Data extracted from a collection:

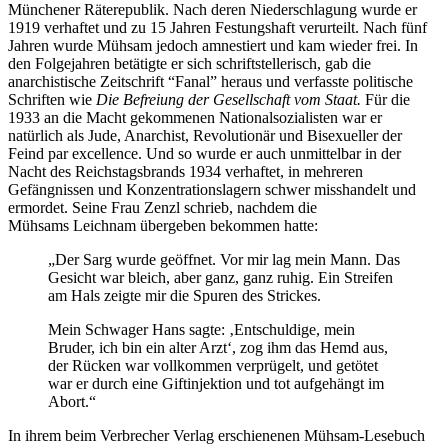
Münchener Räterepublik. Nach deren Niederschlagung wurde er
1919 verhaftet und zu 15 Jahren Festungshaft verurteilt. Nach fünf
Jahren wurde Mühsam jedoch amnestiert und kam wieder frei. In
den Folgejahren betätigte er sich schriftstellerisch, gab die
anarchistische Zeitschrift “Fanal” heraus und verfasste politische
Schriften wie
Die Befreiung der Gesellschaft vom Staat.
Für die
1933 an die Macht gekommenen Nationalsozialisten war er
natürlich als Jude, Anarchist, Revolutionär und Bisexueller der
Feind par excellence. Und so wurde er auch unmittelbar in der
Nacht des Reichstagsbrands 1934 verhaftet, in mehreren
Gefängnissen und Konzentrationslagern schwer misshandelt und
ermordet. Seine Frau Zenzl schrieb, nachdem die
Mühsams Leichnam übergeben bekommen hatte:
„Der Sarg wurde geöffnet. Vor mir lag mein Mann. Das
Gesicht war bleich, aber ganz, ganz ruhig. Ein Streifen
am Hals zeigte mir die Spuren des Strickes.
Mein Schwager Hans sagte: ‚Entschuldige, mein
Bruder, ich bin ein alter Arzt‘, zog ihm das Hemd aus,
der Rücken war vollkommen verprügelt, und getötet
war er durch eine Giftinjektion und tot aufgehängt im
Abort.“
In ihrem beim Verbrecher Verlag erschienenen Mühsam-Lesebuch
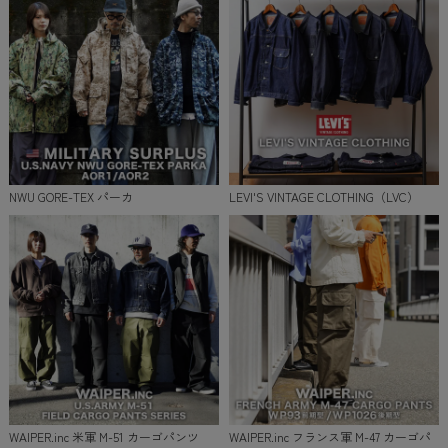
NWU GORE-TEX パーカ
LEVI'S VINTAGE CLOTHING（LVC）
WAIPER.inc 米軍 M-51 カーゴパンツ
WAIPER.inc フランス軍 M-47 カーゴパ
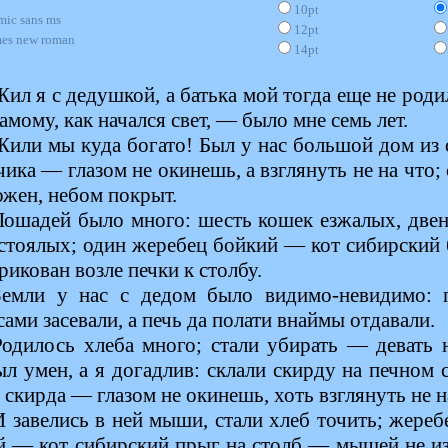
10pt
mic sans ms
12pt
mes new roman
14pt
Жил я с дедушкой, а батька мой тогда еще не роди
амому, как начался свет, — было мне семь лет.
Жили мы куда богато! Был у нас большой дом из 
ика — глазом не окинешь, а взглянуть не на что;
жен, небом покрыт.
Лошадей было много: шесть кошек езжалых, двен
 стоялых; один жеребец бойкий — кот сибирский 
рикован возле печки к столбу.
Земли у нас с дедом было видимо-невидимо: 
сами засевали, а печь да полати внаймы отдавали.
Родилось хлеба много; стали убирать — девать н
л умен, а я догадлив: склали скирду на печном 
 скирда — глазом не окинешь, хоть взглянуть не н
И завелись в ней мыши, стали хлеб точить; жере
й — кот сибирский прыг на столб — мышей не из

* _What you will do_: Print the records verbatim, without pictures.

* _Result for this exercise_:
Münchener Räterepublik. Nach deren Niederschlagung wurde er
1919 verhaftet und zu 15 Jahren Festungshaft verurteilt. Nach fünf
Jahren wurde Mühsam jedoch amnestiert und kam wieder frei. In
den Folgejahren betätigte er sich schriftstellerisch, gab die
anarchistische Zeitschrift “Fanal” heraus und verfasste politische
Schriften wie
Die Befreiung der Gesellschaft vom Staat.
Für die
1933 an die Macht gekommenen Nationalsozialisten war er
natürlich als Jude, Anarchist, Revolutionär und Bisexueller der
Feind par excellence. Und so wurde er auch unmittelbar in der
Nacht des Reichstagsbrands 1934 verhaftet, in mehreren
Gefängnissen und Konzentrationslagern schwer misshandelt und
ermordet. Seine Frau Zenzl schrieb, nachdem die
Mühsams Leichnam übergeben bekommen hatte:
„Der Sarg wurde geöffnet. Vor mir lag mein Mann. Das
Gesicht war bleich, aber ganz, ganz ruhig. Ein Streifen
am Hals zeigte mir die Spuren des Strickes.
Mein Schwager Hans sagte: ‚Entschuldige, mein
Bruder, ich bin ein alter Arzt‘, zog ihm das Hemd aus,
der Rücken war vollkommen verprügelt, und getötet
war er durch eine Giftinjektion und tot aufgehängt im
Abort.“
In ihrem beim Verbrecher Verlag erschienenen Mühsam-Lesebuch
NWU GORE-TEX パーカ
LEVI'S VINTAGE CLOTHING（LVC）
WAIPER.inc 米軍 M-51 カーゴパンツ
WAIPER.inc フランス軍 M-47 カーゴパ
10pt
mic sans ms
12pt
mes new roman
14pt
Жил я с дедушкой, а батька мой тогда еще не роди
амому, как начался свет, — было мне семь лет.
Жили мы куда богато! Был у нас большой дом из 
ика — глазом не окинешь, а взглянуть не на что;
жен, небом покрыт.
Лошадей было много: шесть кошек езжалых, двен
 стоялых; один жеребец бойкий — кот сибирский 
рикован возле печки к столбу.
Земли у нас с дедом было видимо-невидимо: 
сами засевали, а печь да полати внаймы отдавали.
Родилось хлеба много; стали убирать — девать н
л умен, а я догадлив: склали скирду на печном 
 скирда — глазом не окинешь, хоть взглянуть не н
И завелись в ней мыши, стали хлеб точить; жере
й — кот сибирский прыг на столб — мышей не из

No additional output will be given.